La crisi della Gazzetta del Mezzogiorno è sul tavolo del governo. La dichiarazione di fallimento della società editrice e della proprietaria della testata hanno aperto un confronto tra sindacati, Governo e parti sociali per garantire la sopravvivenza ad uno storico quotidiano del Sud. L’appello dei sindacati, delle forze sociali, delle istituzioni è continuo. E l’attenzione sulle decisioni che adotterà il giudice delegato al fallimento circa l’esercizio provvisorio che consentirebbe al giornale di continuare ad uscire in attesa di un nuovo editore è massima.
In questo momento sembra che il valore sociale dei quotidiani locali venga riconosciuto da tutte le parti sociali, istituzioni, sindacati, lettori.

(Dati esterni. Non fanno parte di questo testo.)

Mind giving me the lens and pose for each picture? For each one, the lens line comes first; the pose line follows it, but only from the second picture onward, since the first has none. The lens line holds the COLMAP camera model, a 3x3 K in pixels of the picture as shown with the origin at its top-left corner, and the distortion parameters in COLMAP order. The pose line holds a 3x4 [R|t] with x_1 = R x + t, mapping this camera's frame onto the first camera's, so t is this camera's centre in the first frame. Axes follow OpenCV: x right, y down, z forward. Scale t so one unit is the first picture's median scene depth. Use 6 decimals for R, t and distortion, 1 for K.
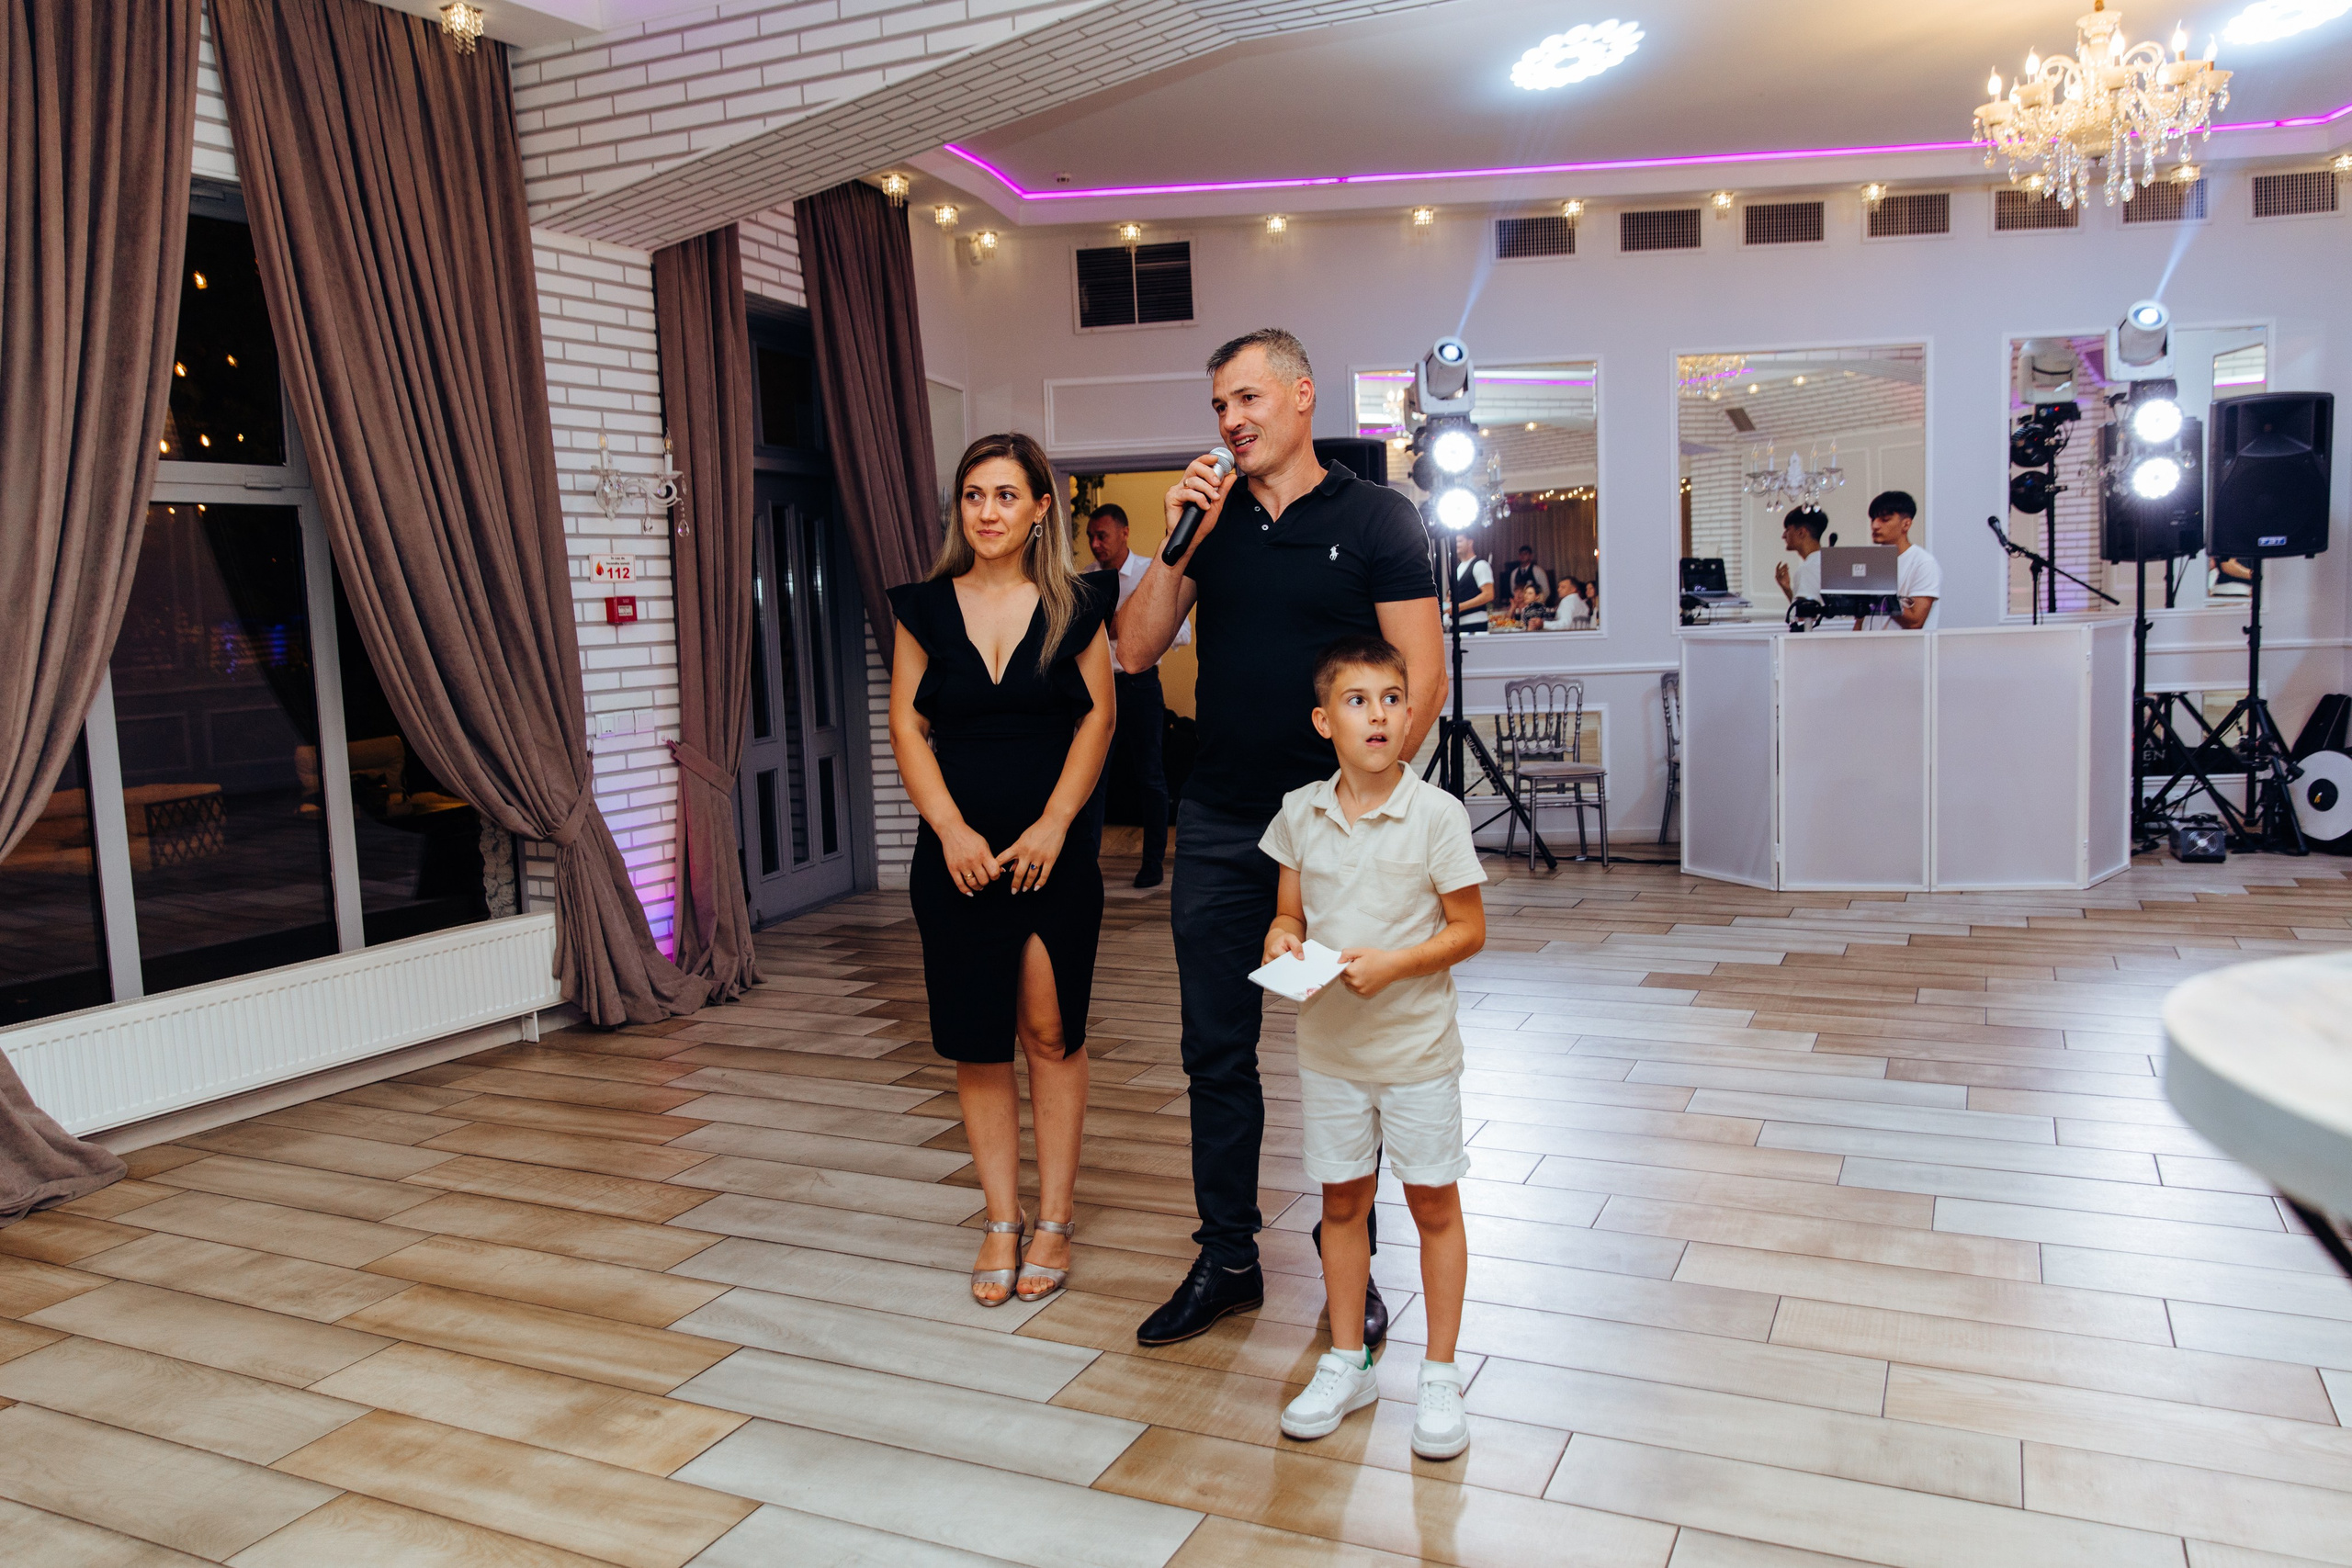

Ciò che merita attenzione è il diverso livello di attenzione che è stato riservato negli anni scorsi ad altre iniziative editoriali destinate alla chiusura nel silenzio generale.
Non avevano i numeri della Gazzetta del Mezzogiorno, né la stessa storia. Ma erano giornali diffusi da anni nei territori, che assicuravano voci plurali, occupazione giornalistica, confronto sociale. Nella stessa Puglia la chiusura del Corriere del Giorno nella martoriata Taranto non ha destato nessun grido di allarme; la sua voce si è spenta nel silenzio generale. Come è accaduto in Toscana per il Corriere di Firenze, in Campania per Il Denaro, in Romagna per La Voce, in Liguria per Il Corriere Mercantile. Sono soli alcuni dei quotidiani che hanno chiuso in questi anni senza che vi fosse alcuna alzata di scudi, appelli al pluralismo, alla tutela del lavoro giornalistico, alla storia, al valore dei territori.
I giornalisti di questi giornali, diverse centinaia, sono state trattati come i loro editori, figli di un Dio minore, abbandonati al loro stato di disoccupati in un mercato che non da spazio al pluralismo. Al grido del chiudiamo i giornali è stato dilapidato un patrimonio sociale di cultura, confronto, storia locale. Il salvataggio della Gazzetta del Mezzogiorno è un obbligo per un Paese civile. E sarebbe opportuno che diventasse anche un momento per riflettere sulla storia recente dell’editoria italiana in cui tanti, troppi giornali e giornalisti sono stati abbandonati a sé stessi. Dalle istituzioni, dai sindacati, dalla politica.